### Assignment
Using the forum thread on Vegas frame rates, explain in one to three sentences why Crawdaddy79's renders blend between frames.

These clips were recorded with a Drift Ghost HD action cam.

Here are examples:

Raw 30 FPS video sample: http://www.crawspace.com/vids/vegas_sees_120fps.mp4

Rendered 30 FPS video sample: http://www.crawspace.com/vids/vegas_interlaces_to_30fps.mp4

Screenshot of Vegas video properties: http://www.crawspace.com/vids/vegas_sees_120fps.png

Thank you for your time!

Comments

musicvid10 wrote on 6/7/2014, 4:25 PM
Means your video is probably shot at variable frame rate.
Refer to your camera specs, set the FPS manually in the Vegas project.
Caution: Some cameras saying 30 fps are actually 29.970.
Crawdaddy79 wrote on 6/7/2014, 6:14 PM
Unfortunately, it isn't a variable frame rate (I didn't even know there was such a thing). I forgot to mention that Windows, VLC, and WMP all report that the file is 29.97 FPS.
Chienworks wrote on 6/7/2014, 11:36 PM
You don't *have to* use Vegas' recommendation for project settings. If you know it's wrong and you know the right values, then use the right values.
Crawdaddy79 wrote on 6/8/2014, 7:58 AM
Using or not using the recommended settings makes no difference... The issue is that I can't render from this source format without blending between frames. Blending happens naturally when there's a framerate mismatch, and Vegas thinks the video is 120 FPS when it isn't.

Thanks!
Chienworks wrote on 6/8/2014, 10:07 AM
Have you disabled resampling? That will avoid the frame blending.
Crawdaddy79 wrote on 6/8/2014, 11:09 AM
I had not tried that... I did, and it did fix the blending issue, but added another... now the video is choppy. :(

In the meantime, I have found a workaround, and that's to re-render the clip using other software, and import that one into Vegas (in my case, I'm using Microsoft Expression Encoder - free, but not easy to get running because of Silverlight and .Net Framework, etc...).
musicvid10 wrote on 6/8/2014, 1:11 PM
Upload an original sample of your footage somewhere (not Youtube).
It's usually an easy workaround.
Crawdaddy79 wrote on 6/9/2014, 7:54 PM
Here is an original sample of the video:

Raw 30 FPS video sample: http://www.crawspace.com/vids/vegas_sees_120fps.mp4
musicvid10 wrote on 6/9/2014, 9:27 PM
Your footage is constant frame rate, and Vegas Pro 8 reports it correctly (29.97).
Looks like a bug report to me.
Former user wrote on 6/9/2014, 9:44 PM
Vegas Pro 11 reports it correctly as well.
Jillian wrote on 6/9/2014, 10:20 PM
Movie Studio 12 (32 and 64 bit) report it as 120fps progressive.

Movie Studio 13 reports it as 29.743 progressive.
Crawdaddy79 wrote on 6/11/2014, 7:52 PM
Haha... Thanks Jillian for the sanity check. Glad you had the right version on hand, and sorry to see that out of all of them, only 12 is bugged out.
Crawdaddy79 wrote on 6/12/2014, 7:40 PM
Okay two updates:

1) This doesn't apply to clips straight out of the camera. Those actually are detected @ 30 FPS. I use VideoDub to chop off relevant parts, and it's the output of VideoDub that sprouts the issue.

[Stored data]

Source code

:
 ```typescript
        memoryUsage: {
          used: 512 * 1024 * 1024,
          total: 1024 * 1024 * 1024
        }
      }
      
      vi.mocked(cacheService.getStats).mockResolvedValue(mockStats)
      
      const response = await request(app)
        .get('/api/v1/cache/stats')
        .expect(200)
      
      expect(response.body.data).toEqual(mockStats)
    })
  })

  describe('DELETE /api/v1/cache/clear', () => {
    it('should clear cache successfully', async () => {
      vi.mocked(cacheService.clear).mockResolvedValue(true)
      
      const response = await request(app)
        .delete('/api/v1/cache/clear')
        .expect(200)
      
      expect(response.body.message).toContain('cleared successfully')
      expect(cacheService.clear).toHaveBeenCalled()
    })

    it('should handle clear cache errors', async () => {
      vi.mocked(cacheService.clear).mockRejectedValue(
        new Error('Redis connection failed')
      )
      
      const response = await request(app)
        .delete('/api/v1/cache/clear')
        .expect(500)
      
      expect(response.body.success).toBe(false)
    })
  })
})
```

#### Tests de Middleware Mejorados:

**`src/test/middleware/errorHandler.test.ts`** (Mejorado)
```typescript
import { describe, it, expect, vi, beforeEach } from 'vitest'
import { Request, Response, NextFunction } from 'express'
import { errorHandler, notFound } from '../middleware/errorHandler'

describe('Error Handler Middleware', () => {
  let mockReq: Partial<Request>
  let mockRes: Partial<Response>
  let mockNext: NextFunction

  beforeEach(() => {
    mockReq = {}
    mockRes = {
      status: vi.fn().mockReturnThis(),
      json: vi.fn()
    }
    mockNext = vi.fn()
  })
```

### Finished task
Blending happens naturally when there is a frame rate mismatch. Vegas reads the 29.97 FPS clip as 120 FPS, so rendering it at 30 FPS causes the frames to blend.